Review: Lesbian Space Crime ★★½

Review: Lesbian Space Crime ★★½

There’s some promise here, but Lesbian Space Crime ultimately misses far more than it hits the target.

Lesbian Space Crime | Soho Theatre | 6-22 December 2022

Airlock Theatre’s Lesbian Space Crime sounds like it should tick so many of our boxes: musical comedy? queer representation? space crime? We LOVE all this! And there is no denying the enthusiasm and energy of performers Rosanna Suppa, Eleanor Colville, Robbie Taylor Hunt, and Elizabeth Chu – they really do give it everything. But that commitment and unwavering passion is let down by a clichéd script and a clutch of missed opportunities.

Funnily enough, we were half expecting a one-person show – and strange as it may sound, this story might have worked better that way. Suppa is clearly a talented performer, and gives it everything as our key protagonist Sue Albright – about to take part in the first all-female space walk, and hiding her sexuality from NASA and the watching world. Colville is magnetic as the kooky estranged wife down on Earth, kicking up a PR storm in an attempt to win custody of their young son. Chu and Taylor Hunt do the best they can with their characters, though the latter’s TWINC – a holographic manifestation of the spaceship computer – borders on the kind of camp stereotype that should have been left behind in the 70s.

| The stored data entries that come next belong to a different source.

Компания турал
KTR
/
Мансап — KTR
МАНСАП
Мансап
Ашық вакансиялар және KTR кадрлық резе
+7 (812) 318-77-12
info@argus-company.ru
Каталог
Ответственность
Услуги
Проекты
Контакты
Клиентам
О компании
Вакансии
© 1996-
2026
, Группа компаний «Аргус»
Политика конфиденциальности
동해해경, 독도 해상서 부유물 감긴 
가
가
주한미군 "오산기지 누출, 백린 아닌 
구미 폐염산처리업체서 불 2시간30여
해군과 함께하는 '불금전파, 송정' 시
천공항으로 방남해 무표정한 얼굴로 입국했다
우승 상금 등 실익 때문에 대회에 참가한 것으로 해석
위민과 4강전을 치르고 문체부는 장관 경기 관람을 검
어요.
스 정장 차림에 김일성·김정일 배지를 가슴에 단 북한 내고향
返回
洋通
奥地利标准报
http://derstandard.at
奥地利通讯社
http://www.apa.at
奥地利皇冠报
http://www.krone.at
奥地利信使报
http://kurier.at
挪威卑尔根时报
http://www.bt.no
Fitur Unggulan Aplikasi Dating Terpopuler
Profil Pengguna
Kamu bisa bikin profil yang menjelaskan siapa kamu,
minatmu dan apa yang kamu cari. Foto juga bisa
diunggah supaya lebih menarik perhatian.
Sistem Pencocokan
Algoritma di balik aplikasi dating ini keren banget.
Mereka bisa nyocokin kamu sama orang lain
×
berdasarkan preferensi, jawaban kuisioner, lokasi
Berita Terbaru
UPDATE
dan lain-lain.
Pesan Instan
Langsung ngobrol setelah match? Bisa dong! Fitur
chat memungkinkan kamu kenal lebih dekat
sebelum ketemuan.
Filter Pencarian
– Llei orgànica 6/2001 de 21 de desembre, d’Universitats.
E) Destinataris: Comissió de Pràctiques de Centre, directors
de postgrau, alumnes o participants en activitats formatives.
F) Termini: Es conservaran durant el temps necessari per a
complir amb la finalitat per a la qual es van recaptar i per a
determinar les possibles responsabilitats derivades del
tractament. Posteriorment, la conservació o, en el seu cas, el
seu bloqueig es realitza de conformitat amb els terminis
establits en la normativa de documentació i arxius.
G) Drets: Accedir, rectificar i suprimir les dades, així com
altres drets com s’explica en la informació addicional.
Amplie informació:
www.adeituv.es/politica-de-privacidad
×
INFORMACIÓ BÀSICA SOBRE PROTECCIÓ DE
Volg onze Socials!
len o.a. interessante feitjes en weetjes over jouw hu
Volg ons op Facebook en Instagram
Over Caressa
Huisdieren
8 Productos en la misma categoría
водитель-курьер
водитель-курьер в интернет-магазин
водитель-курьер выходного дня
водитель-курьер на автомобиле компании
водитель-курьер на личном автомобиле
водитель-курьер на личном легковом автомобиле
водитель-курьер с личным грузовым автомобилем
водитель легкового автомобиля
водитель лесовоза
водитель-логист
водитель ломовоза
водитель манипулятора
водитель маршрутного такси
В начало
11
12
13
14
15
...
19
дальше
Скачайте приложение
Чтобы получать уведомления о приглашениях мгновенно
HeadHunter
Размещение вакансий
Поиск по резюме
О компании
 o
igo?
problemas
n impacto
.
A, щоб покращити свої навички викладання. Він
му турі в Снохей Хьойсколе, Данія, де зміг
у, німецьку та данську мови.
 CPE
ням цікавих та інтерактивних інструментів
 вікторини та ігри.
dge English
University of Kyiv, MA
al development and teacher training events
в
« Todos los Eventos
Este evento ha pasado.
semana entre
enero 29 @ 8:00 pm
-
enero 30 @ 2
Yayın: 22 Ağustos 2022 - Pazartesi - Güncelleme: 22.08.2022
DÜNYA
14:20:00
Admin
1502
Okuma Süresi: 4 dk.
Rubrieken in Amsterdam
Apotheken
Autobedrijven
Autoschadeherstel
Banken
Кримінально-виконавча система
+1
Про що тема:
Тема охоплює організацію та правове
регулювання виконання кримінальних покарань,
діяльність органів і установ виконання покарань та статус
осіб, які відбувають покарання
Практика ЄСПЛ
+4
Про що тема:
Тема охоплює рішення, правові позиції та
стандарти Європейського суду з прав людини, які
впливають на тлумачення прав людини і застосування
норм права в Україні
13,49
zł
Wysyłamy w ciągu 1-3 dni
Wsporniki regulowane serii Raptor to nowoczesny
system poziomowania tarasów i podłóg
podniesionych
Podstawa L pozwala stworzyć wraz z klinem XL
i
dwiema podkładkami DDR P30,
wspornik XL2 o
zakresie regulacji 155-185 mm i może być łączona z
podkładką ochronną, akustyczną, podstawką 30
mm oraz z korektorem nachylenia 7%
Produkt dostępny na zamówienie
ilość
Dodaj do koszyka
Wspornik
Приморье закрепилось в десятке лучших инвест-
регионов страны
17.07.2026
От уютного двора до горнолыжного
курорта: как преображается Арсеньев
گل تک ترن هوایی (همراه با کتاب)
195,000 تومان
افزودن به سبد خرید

Review: Lesbian Space Crime ★★½ 5
Photo Credit: Cam Harle

The sum of the parts just doesn’t add up – each performer could clearly star in their own show, but the story we want to hear here is that of Albright. The tonal mash-up of zany space comedy, marital strife and homophobia might sound a bit of a stretch, but it could work – sadly, the recipe here doesn’t combine those ingredients in the right measures. There are some jokes which feel like they come from a completely different script, and the fourth-wall breaks have been done a million times before (and better).

Reimagined as some kind of lesbian Moon (Duncan Jones’ 2009 film) with songs, we can see Lesbian Space Crime working. But otherwise, it stands as a showcase for four performers who will certainly go on to better things.